Texte de référence:
Erdoğan a fini par tomber le masque

Dans la Turquie d'Erdogan, la répression est omniprésente. Ici une foule de manifestantes face à des policiers turcs bloquant leur passage lors de la Journée internationale pour l'élimination de la violence à l'égard des femmes, à Istanbul, le 25 novembre 2018 - Photo : Dilara Şenkaya via HRW

Par Abdel Bari Atwan

Pour quelles raisons Erdoğan tourne-t-il le dos à ses anciens alliés ?… interroge Abdel Bari Atwan.

La lune de miel entre Recep Tayyip Erdoğan et le Mouvement de la résistance islamique en Palestine occupée (Hamas) semblent toucher à sa fin, alors que le président turc accélère la normalisation des relations (avec l’entité sioniste). Les deux pays tournent une nouvelle page – ou plutôt en rouvrent une ancienne – dans leurs relations, qui sera officialisée lors de la visite du président israélien Isaac Herzog à Ankara à la tête d’une importante délégation les 9 et 10 mars.

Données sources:

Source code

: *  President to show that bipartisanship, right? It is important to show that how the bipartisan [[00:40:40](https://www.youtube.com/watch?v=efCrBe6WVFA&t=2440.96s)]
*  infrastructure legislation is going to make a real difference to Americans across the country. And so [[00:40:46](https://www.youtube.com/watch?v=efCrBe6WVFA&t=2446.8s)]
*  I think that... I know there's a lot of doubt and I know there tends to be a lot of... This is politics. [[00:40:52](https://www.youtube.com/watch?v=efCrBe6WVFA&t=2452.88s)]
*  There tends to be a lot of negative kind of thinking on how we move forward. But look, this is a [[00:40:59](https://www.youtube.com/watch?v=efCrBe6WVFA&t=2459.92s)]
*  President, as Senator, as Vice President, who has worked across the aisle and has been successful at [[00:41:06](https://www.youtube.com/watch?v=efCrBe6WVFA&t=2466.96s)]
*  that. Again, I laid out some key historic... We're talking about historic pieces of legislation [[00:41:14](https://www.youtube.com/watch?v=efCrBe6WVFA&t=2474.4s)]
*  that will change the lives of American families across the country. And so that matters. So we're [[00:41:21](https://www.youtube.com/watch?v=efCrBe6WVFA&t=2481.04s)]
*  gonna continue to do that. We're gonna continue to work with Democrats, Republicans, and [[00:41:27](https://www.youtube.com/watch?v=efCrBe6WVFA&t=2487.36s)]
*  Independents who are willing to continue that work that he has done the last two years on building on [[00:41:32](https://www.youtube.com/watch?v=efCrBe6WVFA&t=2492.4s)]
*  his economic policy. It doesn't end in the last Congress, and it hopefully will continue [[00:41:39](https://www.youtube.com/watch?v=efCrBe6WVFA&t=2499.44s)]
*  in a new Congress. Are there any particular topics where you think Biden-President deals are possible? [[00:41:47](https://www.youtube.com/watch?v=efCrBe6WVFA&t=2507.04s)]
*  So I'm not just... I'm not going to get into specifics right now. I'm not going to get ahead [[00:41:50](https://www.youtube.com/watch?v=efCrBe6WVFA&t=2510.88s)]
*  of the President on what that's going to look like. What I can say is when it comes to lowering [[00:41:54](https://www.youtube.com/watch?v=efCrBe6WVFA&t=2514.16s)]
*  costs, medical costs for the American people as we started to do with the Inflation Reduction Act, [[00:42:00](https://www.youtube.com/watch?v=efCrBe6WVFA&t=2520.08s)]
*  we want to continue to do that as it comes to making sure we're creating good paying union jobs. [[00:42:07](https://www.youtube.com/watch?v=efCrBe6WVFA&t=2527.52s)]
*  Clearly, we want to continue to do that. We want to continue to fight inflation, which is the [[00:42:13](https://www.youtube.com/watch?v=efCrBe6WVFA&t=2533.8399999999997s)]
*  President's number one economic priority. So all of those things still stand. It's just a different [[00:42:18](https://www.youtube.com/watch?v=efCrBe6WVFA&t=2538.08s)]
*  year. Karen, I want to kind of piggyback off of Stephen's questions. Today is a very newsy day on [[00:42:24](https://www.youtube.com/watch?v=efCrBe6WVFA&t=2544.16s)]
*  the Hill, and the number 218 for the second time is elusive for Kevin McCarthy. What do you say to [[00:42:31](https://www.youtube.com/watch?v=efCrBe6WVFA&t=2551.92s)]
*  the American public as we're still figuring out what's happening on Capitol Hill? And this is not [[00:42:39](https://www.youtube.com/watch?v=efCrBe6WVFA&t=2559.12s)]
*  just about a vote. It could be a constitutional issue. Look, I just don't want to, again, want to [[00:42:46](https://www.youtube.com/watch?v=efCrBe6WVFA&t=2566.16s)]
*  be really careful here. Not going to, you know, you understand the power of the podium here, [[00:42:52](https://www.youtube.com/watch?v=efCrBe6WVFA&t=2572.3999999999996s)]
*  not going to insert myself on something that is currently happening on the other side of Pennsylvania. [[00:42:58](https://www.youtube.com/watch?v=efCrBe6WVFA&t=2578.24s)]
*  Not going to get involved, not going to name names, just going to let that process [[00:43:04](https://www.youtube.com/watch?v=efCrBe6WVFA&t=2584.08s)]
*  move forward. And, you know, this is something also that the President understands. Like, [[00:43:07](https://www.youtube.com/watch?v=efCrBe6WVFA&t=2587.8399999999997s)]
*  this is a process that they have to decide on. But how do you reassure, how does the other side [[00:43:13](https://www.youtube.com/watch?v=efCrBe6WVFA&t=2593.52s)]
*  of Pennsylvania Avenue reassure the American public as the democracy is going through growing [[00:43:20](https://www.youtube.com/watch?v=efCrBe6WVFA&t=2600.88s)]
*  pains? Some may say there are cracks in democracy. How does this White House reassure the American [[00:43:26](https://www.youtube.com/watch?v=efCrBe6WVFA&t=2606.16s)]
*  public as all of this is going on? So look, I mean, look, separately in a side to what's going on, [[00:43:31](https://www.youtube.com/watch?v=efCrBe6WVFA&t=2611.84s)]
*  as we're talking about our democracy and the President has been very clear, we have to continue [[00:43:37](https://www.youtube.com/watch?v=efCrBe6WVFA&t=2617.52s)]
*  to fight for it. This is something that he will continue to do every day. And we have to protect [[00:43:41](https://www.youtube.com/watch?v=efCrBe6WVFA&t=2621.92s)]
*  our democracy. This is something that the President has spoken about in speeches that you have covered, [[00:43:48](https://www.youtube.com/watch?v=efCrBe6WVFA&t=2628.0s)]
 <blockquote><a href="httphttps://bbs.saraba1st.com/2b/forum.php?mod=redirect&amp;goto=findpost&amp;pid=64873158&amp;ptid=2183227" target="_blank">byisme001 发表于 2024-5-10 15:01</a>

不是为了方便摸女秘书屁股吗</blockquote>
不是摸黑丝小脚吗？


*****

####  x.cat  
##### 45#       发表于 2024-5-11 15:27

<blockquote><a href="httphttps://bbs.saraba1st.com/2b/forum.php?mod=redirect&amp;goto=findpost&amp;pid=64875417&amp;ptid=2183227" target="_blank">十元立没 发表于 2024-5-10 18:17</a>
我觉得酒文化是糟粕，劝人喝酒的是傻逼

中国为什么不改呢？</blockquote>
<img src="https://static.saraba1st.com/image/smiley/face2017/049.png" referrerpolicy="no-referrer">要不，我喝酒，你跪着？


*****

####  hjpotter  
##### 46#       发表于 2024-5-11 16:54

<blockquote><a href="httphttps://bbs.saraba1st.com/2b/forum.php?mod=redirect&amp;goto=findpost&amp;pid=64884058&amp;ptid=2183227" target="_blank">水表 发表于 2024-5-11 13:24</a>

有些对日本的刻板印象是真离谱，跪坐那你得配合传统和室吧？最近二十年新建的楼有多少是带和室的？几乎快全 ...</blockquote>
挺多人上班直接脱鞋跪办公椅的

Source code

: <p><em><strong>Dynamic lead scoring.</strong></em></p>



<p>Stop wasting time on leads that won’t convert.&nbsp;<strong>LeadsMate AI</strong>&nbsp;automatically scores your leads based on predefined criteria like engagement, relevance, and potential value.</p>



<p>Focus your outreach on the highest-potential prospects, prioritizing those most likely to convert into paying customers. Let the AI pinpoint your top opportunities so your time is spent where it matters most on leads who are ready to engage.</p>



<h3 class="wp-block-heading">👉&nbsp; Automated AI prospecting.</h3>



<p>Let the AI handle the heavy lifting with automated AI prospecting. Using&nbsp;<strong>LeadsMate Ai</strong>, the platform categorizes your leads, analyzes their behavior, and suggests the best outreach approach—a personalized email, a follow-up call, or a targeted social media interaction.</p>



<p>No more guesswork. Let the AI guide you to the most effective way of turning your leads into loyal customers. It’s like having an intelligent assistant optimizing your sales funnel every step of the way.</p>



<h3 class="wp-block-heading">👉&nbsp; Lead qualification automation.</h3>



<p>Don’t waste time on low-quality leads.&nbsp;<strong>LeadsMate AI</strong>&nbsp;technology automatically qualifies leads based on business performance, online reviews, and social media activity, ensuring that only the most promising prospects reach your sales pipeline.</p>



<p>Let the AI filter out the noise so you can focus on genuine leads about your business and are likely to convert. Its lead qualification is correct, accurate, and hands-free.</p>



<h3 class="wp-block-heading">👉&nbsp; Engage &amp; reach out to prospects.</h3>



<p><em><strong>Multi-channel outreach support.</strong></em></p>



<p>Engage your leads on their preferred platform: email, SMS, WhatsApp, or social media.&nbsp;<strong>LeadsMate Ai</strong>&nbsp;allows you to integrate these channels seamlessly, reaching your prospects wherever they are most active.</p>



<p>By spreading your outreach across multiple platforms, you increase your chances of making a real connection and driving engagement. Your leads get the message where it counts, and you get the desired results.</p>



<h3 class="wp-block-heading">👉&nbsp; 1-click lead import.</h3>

Consignes:
A – Traduisez en anglais la phrase suivante de l'article sur Erdoğan : « Dans la Turquie d'Erdogan, la répression est omniprésente. »
B – Recopiez à l'identique, dans les lignes de données, le passage allant de la ligne contenant « 有些对日本的刻板印象是真离谱 » jusqu'à la ligne contenant « <p>Stop wasting time », ces deux lignes comprises.
Les lignes de données sont sans rapport avec l'article sur Erdoğan.

Corrigés:
A – In Erdogan's Turkey, repression is everywhere.

B –
有些对日本的刻板印象是真离谱，跪坐那你得配合传统和室吧？最近二十年新建的楼有多少是带和室的？几乎快全 ...</blockquote>
挺多人上班直接脱鞋跪办公椅的

Source code

: <p><em><strong>Dynamic lead scoring.</strong></em></p>



<p>Stop wasting time on leads that won’t convert.&nbsp;<strong>LeadsMate AI</strong>&nbsp;automatically scores your leads based on predefined criteria like engagement, relevance, and potential value.</p>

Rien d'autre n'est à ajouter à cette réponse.